Exercise instructions:
Copy the rows verbatim, beginning with the first row and ending with the line that contains "0.101095, 0.994516, 0.539968]]", with both of those lines included.

----

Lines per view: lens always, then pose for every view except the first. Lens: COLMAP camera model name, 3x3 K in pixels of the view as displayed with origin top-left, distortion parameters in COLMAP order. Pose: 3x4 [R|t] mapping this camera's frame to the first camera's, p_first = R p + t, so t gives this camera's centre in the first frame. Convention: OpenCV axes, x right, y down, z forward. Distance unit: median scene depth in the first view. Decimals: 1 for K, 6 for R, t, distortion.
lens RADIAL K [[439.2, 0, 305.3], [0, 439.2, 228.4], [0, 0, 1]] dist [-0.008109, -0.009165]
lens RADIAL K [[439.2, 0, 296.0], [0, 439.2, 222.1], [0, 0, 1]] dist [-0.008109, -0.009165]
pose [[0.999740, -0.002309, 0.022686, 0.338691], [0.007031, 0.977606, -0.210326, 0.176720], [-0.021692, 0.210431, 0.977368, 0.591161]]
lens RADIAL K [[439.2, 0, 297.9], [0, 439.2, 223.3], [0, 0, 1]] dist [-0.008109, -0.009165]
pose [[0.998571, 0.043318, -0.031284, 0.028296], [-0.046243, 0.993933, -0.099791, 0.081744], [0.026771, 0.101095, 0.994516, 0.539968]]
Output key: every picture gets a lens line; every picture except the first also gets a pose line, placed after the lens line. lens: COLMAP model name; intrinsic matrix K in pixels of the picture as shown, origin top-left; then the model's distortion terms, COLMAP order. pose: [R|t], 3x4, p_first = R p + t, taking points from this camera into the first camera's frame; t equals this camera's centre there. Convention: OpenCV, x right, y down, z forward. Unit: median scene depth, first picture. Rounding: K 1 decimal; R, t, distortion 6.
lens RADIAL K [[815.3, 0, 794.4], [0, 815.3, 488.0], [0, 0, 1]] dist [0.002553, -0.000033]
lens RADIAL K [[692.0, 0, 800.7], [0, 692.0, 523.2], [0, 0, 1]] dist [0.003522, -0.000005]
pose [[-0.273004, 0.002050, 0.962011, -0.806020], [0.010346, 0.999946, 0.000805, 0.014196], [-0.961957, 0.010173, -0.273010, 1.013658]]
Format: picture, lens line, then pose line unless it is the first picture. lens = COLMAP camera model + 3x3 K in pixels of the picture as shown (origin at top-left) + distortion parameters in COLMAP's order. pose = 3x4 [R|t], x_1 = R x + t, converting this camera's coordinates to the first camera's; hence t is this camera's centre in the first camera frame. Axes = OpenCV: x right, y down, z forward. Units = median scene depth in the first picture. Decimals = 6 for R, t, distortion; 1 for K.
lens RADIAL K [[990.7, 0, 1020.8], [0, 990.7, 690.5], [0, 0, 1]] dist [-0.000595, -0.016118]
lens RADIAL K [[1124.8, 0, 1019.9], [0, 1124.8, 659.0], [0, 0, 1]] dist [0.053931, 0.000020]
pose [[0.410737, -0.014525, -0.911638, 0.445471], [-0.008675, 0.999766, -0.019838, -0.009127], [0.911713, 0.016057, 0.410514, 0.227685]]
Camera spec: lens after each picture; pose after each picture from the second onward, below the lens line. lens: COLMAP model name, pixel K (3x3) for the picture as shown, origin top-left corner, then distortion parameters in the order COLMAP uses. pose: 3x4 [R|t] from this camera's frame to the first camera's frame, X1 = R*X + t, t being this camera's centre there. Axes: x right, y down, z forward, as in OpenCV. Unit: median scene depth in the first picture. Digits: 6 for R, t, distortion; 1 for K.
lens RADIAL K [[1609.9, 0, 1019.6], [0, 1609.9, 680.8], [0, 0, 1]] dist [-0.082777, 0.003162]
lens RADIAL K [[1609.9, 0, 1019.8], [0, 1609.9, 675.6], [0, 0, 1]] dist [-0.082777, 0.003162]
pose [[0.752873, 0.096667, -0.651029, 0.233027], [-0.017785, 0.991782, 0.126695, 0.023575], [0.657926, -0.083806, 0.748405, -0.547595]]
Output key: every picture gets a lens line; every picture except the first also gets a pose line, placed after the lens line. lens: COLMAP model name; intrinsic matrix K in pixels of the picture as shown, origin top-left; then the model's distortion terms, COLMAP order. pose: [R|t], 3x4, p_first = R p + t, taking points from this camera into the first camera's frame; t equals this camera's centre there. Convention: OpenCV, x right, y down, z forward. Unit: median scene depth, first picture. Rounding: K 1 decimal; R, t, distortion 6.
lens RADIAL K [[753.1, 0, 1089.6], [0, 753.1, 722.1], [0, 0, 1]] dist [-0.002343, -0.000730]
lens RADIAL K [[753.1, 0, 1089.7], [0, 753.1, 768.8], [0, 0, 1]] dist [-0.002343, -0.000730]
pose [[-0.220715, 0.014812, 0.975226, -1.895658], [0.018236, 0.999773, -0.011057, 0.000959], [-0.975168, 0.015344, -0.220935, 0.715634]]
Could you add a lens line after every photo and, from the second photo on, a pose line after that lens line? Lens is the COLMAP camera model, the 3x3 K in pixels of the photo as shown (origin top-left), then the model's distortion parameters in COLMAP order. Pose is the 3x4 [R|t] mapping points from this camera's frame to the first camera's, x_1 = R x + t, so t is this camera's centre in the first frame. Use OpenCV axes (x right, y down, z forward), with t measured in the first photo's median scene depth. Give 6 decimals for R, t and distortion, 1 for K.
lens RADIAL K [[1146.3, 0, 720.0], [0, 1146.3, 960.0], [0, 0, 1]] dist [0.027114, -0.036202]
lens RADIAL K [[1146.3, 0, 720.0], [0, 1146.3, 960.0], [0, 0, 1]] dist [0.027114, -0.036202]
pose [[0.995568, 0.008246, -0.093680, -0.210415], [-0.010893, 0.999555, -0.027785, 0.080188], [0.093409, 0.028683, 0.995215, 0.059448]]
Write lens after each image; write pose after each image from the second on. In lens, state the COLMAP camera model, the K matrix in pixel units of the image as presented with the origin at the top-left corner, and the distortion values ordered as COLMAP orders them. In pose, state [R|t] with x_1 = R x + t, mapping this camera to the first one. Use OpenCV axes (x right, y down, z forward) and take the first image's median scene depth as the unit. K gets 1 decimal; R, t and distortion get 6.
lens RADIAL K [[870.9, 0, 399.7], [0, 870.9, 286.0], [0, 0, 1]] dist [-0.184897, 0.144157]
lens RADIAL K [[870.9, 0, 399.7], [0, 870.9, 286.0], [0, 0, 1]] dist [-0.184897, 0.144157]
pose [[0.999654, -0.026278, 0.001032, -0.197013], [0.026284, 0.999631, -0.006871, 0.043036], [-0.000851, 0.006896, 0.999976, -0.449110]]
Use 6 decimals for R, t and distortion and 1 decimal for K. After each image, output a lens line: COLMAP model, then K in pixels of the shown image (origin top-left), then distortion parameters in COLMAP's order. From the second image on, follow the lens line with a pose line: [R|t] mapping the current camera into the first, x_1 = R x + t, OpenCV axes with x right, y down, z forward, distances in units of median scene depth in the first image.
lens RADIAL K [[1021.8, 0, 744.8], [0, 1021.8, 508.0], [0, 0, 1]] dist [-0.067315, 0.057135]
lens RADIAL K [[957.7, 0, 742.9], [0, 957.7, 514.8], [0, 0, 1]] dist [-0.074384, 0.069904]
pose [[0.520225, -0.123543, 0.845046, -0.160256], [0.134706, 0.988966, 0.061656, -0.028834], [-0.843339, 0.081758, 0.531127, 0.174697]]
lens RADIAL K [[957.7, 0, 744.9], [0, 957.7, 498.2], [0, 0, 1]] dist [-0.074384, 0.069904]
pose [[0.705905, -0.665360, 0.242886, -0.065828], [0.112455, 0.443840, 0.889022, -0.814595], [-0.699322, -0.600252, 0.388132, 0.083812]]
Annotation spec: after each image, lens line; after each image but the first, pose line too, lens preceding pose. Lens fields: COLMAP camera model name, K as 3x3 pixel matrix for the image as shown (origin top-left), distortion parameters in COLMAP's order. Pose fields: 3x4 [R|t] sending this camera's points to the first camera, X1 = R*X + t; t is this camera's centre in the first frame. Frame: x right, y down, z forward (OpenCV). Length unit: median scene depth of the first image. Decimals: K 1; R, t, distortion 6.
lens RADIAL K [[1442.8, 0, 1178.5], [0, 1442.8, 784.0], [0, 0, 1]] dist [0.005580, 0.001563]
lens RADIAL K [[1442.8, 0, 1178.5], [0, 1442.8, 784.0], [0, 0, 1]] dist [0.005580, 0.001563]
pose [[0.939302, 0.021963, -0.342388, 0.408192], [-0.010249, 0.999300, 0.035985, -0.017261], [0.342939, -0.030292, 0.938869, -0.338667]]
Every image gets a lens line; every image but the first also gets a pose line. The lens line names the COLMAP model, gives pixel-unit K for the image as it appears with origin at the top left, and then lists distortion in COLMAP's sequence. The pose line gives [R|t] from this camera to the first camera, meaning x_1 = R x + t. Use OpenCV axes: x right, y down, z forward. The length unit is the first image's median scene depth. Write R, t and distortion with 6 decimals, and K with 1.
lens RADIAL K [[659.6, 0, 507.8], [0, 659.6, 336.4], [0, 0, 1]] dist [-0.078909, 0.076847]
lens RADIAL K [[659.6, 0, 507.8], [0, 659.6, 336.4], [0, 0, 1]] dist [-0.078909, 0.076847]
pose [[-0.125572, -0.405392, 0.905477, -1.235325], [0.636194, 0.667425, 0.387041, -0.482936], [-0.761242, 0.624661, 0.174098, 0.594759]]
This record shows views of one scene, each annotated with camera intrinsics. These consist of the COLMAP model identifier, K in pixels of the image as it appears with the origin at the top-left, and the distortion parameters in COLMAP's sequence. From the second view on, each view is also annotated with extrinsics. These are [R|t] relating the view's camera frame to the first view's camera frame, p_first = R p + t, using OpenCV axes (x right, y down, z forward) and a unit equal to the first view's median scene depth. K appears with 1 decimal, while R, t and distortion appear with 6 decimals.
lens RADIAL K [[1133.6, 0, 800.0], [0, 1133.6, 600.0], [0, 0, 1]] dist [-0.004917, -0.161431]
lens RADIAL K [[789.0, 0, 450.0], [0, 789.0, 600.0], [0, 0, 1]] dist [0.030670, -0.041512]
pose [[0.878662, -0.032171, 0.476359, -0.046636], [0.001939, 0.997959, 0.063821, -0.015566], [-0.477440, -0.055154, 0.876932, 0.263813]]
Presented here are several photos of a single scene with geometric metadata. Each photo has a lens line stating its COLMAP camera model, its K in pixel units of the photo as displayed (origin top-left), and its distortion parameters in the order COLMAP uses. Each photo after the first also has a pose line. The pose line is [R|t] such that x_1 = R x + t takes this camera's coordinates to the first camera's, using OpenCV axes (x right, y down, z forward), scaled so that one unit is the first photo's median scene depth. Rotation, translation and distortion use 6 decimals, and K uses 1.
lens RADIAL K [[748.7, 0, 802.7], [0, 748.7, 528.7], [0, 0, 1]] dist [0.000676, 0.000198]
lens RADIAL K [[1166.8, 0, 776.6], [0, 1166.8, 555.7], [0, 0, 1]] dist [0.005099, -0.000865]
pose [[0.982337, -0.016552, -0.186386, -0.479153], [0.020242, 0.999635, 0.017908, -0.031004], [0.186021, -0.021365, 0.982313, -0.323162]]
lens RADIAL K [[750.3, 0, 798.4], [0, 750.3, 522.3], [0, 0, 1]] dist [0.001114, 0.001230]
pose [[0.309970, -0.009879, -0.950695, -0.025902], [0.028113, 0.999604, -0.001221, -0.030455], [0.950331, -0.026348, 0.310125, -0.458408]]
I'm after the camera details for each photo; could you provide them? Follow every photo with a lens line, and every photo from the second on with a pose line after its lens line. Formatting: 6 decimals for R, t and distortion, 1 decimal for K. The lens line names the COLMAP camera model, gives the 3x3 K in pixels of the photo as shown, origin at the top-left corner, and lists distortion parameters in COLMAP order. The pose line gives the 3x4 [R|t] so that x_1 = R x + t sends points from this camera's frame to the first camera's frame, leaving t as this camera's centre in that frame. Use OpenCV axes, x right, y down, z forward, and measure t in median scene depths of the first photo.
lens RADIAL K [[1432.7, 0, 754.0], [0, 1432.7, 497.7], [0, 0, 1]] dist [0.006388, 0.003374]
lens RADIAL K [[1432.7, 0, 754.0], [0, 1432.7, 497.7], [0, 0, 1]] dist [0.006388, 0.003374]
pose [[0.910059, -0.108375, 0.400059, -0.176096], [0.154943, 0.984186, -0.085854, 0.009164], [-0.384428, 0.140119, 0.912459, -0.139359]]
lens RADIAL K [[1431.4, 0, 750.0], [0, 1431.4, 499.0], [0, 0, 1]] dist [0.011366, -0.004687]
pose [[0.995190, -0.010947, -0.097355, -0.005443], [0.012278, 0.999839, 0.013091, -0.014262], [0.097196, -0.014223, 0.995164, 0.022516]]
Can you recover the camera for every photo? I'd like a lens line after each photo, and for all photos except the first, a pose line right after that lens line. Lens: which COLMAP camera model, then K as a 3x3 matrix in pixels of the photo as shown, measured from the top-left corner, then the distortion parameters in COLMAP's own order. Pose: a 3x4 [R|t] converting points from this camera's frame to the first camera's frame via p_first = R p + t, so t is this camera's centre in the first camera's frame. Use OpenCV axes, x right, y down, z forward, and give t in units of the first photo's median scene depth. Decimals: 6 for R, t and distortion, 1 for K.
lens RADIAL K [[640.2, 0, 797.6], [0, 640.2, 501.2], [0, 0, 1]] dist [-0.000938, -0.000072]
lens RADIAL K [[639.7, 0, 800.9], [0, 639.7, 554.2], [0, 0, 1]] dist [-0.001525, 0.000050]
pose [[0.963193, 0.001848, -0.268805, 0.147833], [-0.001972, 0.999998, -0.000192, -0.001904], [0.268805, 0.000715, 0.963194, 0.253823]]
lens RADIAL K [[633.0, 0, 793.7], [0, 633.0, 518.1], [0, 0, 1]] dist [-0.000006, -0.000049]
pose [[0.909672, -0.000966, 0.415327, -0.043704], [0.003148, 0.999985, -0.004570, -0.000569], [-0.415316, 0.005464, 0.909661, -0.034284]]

----

Result of the task:
Lines per view: lens always, then pose for every view except the first. Lens: COLMAP camera model name, 3x3 K in pixels of the view as displayed with origin top-left, distortion parameters in COLMAP order. Pose: 3x4 [R|t] mapping this camera's frame to the first camera's, p_first = R p + t, so t gives this camera's centre in the first frame. Convention: OpenCV axes, x right, y down, z forward. Distance unit: median scene depth in the first view. Decimals: 1 for K, 6 for R, t, distortion.
lens RADIAL K [[439.2, 0, 305.3], [0, 439.2, 228.4], [0, 0, 1]] dist [-0.008109, -0.009165]
lens RADIAL K [[439.2, 0, 296.0], [0, 439.2, 222.1], [0, 0, 1]] dist [-0.008109, -0.009165]
pose [[0.999740, -0.002309, 0.022686, 0.338691], [0.007031, 0.977606, -0.210326, 0.176720], [-0.021692, 0.210431, 0.977368, 0.591161]]
lens RADIAL K [[439.2, 0, 297.9], [0, 439.2, 223.3], [0, 0, 1]] dist [-0.008109, -0.009165]
pose [[0.998571, 0.043318, -0.031284, 0.028296], [-0.046243, 0.993933, -0.099791, 0.081744], [0.026771, 0.101095, 0.994516, 0.539968]]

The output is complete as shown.